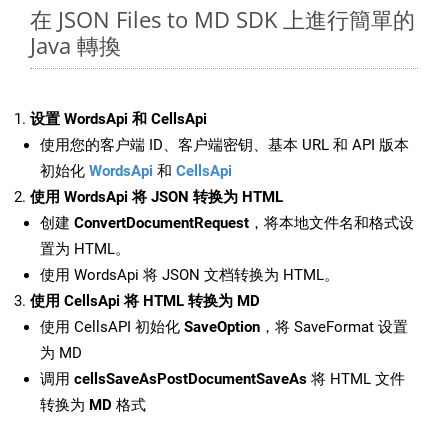
在 JSON Files to MD SDK 上進行簡單的
Java 轉換
设置 WordsApi 和 CellsApi
使用您的客户端 ID、客户端密钥、基本 URL 和 API 版本
初始化
WordsApi
和
CellsApi
使用 WordsApi 将 JSON 转换为 HTML
创建
ConvertDocumentRequest
，将本地文件名和格式设
置为 HTML。
使用 WordsApi 将 JSON 文档转换为 HTML。
使用 CellsApi 将 HTML 转换为 MD
使用 CellsAPI 初始化
SaveOption
，将 SaveFormat 设置
为 MD
调用
cellsSaveAsPostDocumentSaveAs
将 HTML 文件
转换为
MD
格式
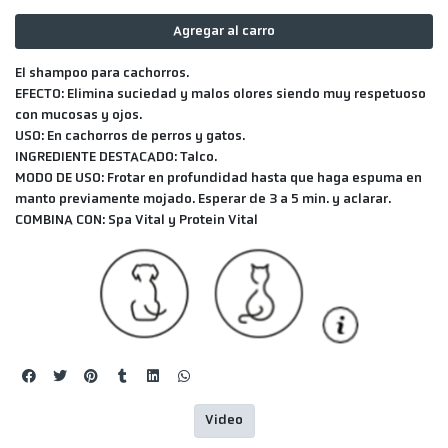
Agregar al carro
El shampoo para cachorros.
EFECTO:
Elimina suciedad y malos olores siendo muy respetuoso
con mucosas y ojos.
USO:
En cachorros de perros y gatos.
INGREDIENTE DESTACADO:
Talco.
MODO DE USO:
Frotar en profundidad hasta que haga espuma en
manto previamente mojado. Esperar de 3 a 5 min. y aclarar.
COMBINA CON:
Spa Vital y Protein Vital
Video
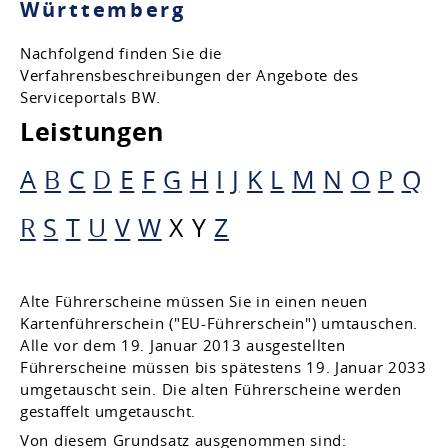
Württemberg
Nachfolgend finden Sie die
Verfahrensbeschreibungen der Angebote des
Serviceportals BW.
Leistungen
A
B
C
D
E
F
G
H
I
J
K
L
M
N
O
P
Q
R
S
T
U
V
W
X
Y
Z
Alte Führerscheine müssen Sie in einen neuen
Kartenführerschein ("EU-Führerschein") umtauschen.
Alle vor dem 19. Januar 2013 ausgestellten
Führerscheine müssen bis spätestens 19. Januar 2033
umgetauscht sein. Die alten Führerscheine werden
gestaffelt umgetauscht.
Von diesem Grundsatz ausgenommen sind:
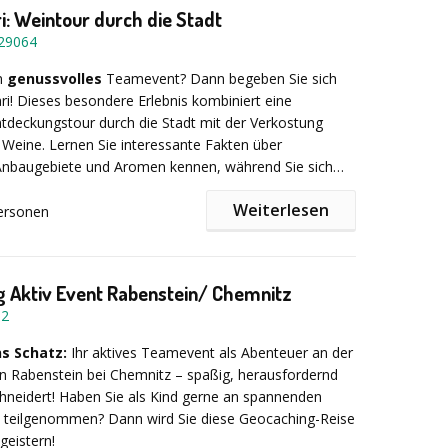
i: Weintour durch die Stadt
29064
in
genussvolles
Teamevent? Dann begeben Sie sich
ri! Dieses besondere Erlebnis kombiniert eine
tdeckungstour durch die Stadt mit der Verkostung
Weine. Lernen Sie interessante Fakten über
Anbaugebiete und Aromen kennen, während Sie sich
u Station probieren. Testen Sie Ihren Geschmackssinn,
Weiterlesen
sich mit Ihren Kollegen aus und entdecken Sie
ersonen
ue Favoriten.
aber oder neugieriger Einsteiger – hier kommt jeder
ten. Sind Sie bereit für eine genussvolle
eise?
 Aktiv Event Rabenstein/ Chemnitz
52
s Schatz:
Ihr aktives Teamevent als Abenteuer an der
 in Rabenstein bei Chemnitz – spaßig, herausfordernd
neidert! Haben Sie als Kind gerne an spannenden
 teilgenommen? Dann wird Sie diese Geocaching-Reise
geistern!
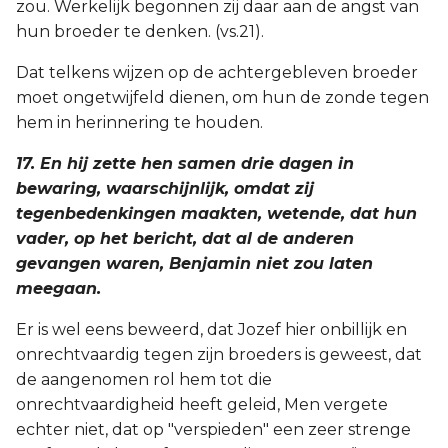
zou. Werkelijk begonnen zij daar aan de angst van
hun broeder te denken. (vs.21).
Dat telkens wijzen op de achtergebleven broeder
moet ongetwijfeld dienen, om hun de zonde tegen
hem in herinnering te houden.
17. En hij zette hen samen drie dagen in
bewaring, waarschijnlijk, omdat zij
tegenbedenkingen maakten, wetende, dat hun
vader, op het bericht, dat al de anderen
gevangen waren, Benjamin niet zou laten
meegaan.
Er is wel eens beweerd, dat Jozef hier onbillijk en
onrechtvaardig tegen zijn broeders is geweest, dat
de aangenomen rol hem tot die
onrechtvaardigheid heeft geleid, Men vergete
echter niet, dat op "verspieden" een zeer strenge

------------------------

Task to complete:
Your copy should hold the lines from the one with "Frotar en profundidad" up to and including the one with "in Rabenstein bei", exactly as in the data above, and no pictures.

Result:
Frotar en profundidad hasta que haga espuma en
manto previamente mojado. Esperar de 3 a 5 min. y aclarar.
COMBINA CON:
Spa Vital y Protein Vital
Video
Württemberg
Nachfolgend finden Sie die
Verfahrensbeschreibungen der Angebote des
Serviceportals BW.
Leistungen
A
B
C
D
E
F
G
H
I
J
K
L
M
N
O
P
Q
R
S
T
U
V
W
X
Y
Z
Alte Führerscheine müssen Sie in einen neuen
Kartenführerschein ("EU-Führerschein") umtauschen.
Alle vor dem 19. Januar 2013 ausgestellten
Führerscheine müssen bis spätestens 19. Januar 2033
umgetauscht sein. Die alten Führerscheine werden
gestaffelt umgetauscht.
Von diesem Grundsatz ausgenommen sind:
i: Weintour durch die Stadt
29064
in
genussvolles
Teamevent? Dann begeben Sie sich
ri! Dieses besondere Erlebnis kombiniert eine
tdeckungstour durch die Stadt mit der Verkostung
Weine. Lernen Sie interessante Fakten über
Anbaugebiete und Aromen kennen, während Sie sich
u Station probieren. Testen Sie Ihren Geschmackssinn,
Weiterlesen
sich mit Ihren Kollegen aus und entdecken Sie
ersonen
ue Favoriten.
aber oder neugieriger Einsteiger – hier kommt jeder
ten. Sind Sie bereit für eine genussvolle
eise?
 Aktiv Event Rabenstein/ Chemnitz
52
s Schatz:
Ihr aktives Teamevent als Abenteuer an der
 in Rabenstein bei Chemnitz – spaßig, herausfordernd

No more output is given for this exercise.